■ TRY IT ■
Would you please transcribe the records below from the line with "[260,123,293,133] made ->" through their final line, exactly and with no other lines?

(Stored items from a collection)
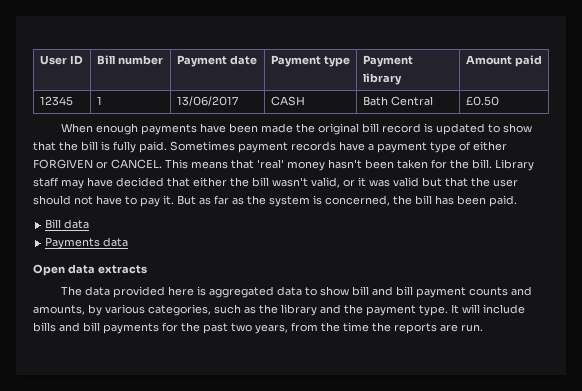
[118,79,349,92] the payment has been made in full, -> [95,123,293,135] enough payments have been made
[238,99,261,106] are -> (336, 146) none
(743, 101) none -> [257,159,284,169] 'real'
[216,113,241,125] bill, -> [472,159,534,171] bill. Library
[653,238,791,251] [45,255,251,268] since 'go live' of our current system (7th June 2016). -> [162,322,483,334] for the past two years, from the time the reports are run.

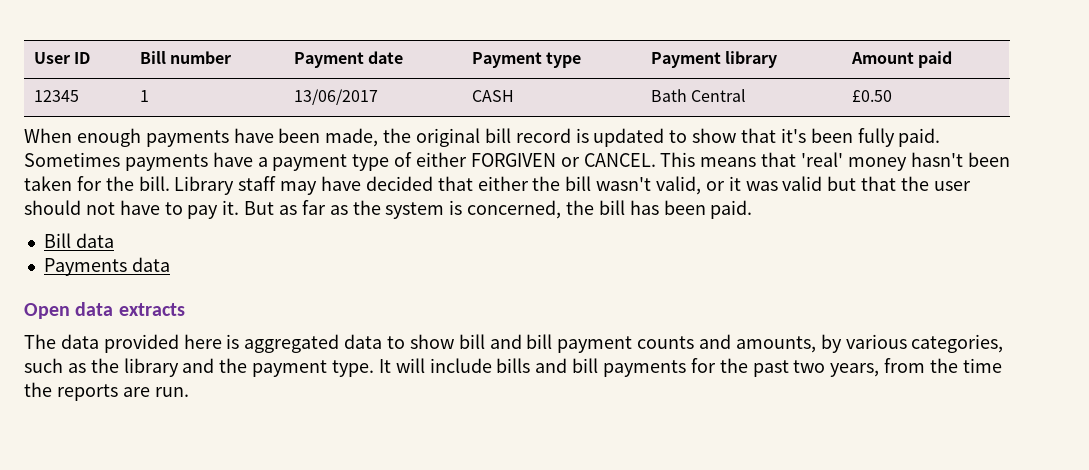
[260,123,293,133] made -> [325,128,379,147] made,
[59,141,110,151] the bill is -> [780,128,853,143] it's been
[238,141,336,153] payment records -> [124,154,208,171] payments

■ TASK RESULT ■
[260,123,293,133] made -> [325,128,379,147] made,
[59,141,110,151] the bill is -> [780,128,853,143] it's been
[238,141,336,153] payment records -> [124,154,208,171] payments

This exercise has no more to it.